» **Exercise tasks**:
(a) Decide whether each statement below agrees with the marriage survey excerpt (not the listing). Answer yes or no, and quote the excerpt's deciding words for each.
(i) The questionnaires had an 85% return rate.
(ii) Every couple in the final sample had children.
(iii) Hanno is described as a big, cosmopolitan city.
(b) Please continue the marriage survey excerpt, starting after its final sentence.

Document excerpt: Begin

The sensitive nature of the survey questions led to the adoption of a
self-administered questionnaire. Marital satisfaction and conflict
management are quite personal matters, and most Japanese do not discuss
openly either their marital life or interaction with their spouses (Satake,
1995). Utilizing this method, the respondents privacy was relatively
protected. The second reason for adopting this method was that the study
required a reasonable number of participants to collect a significant amount
of data. The use of core persons contributed to achieving a higher return rate
(85%) for the questionnaires. To obtain well-represented samples for the
30


study, it was essential to enlist core persons who actually lived in selected
locations in Japan.
Subjects
The final sample consisted of 104 husbands and 104 wives who had
been married for more than five years, and ranged in age from 28 to 55.
Among the husbands, 1.0% were in their 20s, 26.9% in their 30s, 52.9% in
their 40s, and 19.2% in their 50s. Among the wives, 1.9% were in their 20s,
45.2% in their 30s, 45.2% in their 40s, and 7.7% in their 50s. The average
age for husbands was 43 and for wives 41. The duration of the marriages
ranged from five years to 31 years with a mean of 15.9 years.
Couples who were married by a match maker (a coordinator who
knows both individuals as candidates for marriage and arranges the first
formal date) accounted for 11.5%, and those who married after falling in
love" accounted for 81.7%. Others accounted for 6.7% including
marriages determined by the parents when both individuals were young,
marriages in which families adopt a male as a husband for their daughter in
order to keep the family name, and marriages which do not belong to any of
the preceding groups.
Ninety-two percent of the couples had children. Forty-one percent of
husbands and 15% of wives were college graduates. Of the husbands, 42%
earned more than nine million yen, 51% earned between 8,999,999 yen and
31


five million yen, and 7% earned less than five million yen. The average
income for a Japanese household in 1995 was 6,596,000 yen which was
equivalent to US$52,000 as of April 30, 1997. Of wives, 42% were
unemployed.
Procedures
Participants were chosen from five cities in Japan (Tokyo, Yokohama,
Nagano, Yamagata, and Hanno) in April 1997. Tokyo and Yokohama are
big, cosmopolitan cities, while Nagano and Yamagata are middle-sized,
conventional cities. Hanno is a small older city which is becoming a suburb
of Tokyo. The snowball sampling technique, a method which begins with a
few relevant respondents, and then expands through referrals (Babbie,
1995), was adopted for the survey. The investigator solicited participants
through five men and five women, all personal acquaintances (core
persons), who then solicited study participants through their personal
networks. The number of participants with whom one core person dealt with
varied from five couples to 30 couples. This distribution resulted in 53
couples in the big cities, 55 couples in the middle-size cities, and 25 couples
in the small city.

Document excerpt: End
Information provided: Begin

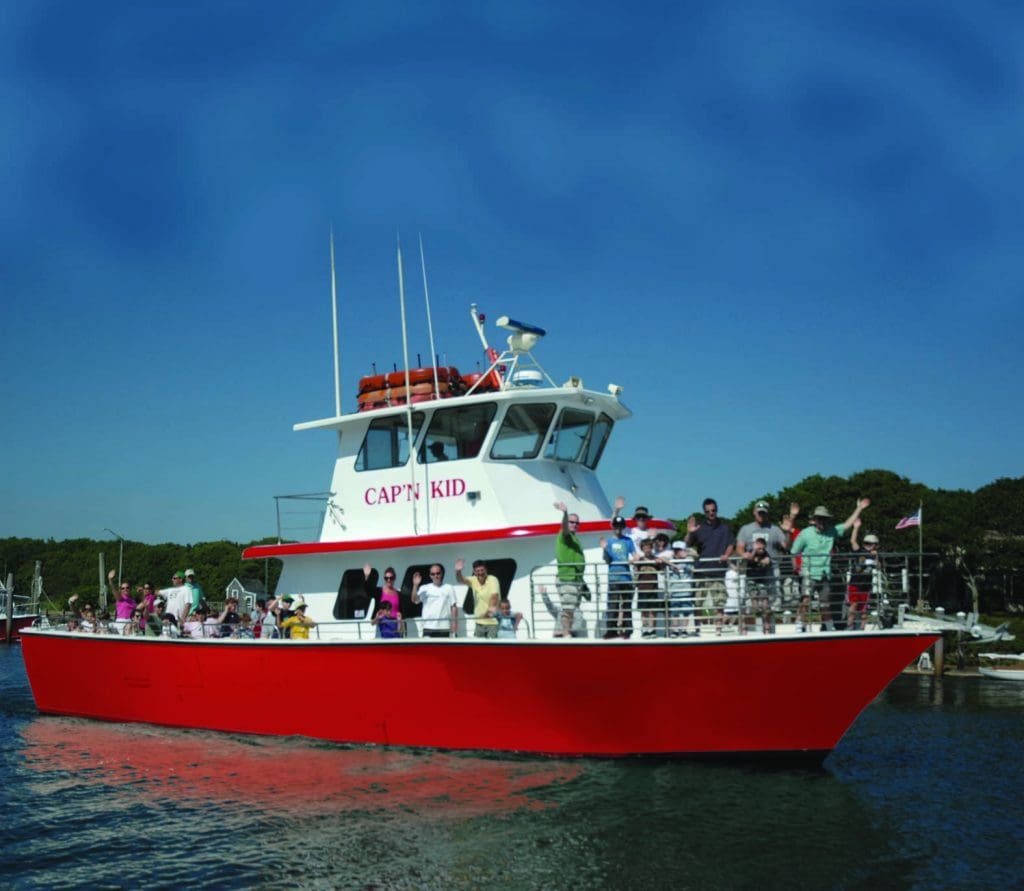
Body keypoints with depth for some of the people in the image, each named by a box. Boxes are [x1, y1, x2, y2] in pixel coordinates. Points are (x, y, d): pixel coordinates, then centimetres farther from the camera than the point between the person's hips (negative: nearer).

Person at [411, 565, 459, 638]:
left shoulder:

Information provided: End

» **Answers**:
(a)
(i) Yes: "achieving a higher return rate (85%) for the questionnaires"
(ii) No: "Ninety-two percent of the couples had children."
(iii) No: "Hanno is a small older city which is becoming a suburb of Tokyo."

(b)
Qualified study participants must have been born after 1940, have
been educated in schools in the post World War II era, and have been
married for more than five years. Since the Japanese educational system
32


and school curriculum changed dramatically after the war, it was crucial for
this study to have participants who were educated in this new system rather
than the old system. The couples also should have past their honeymoon
phase to evaluate their marriages. The newly wed couples tend to put
themselves into socially preferred married couples rather than developing
their own style of relationships. The couples whose marriages last for more
than five years are more stable; therefor, they can comprehend their
relationships better.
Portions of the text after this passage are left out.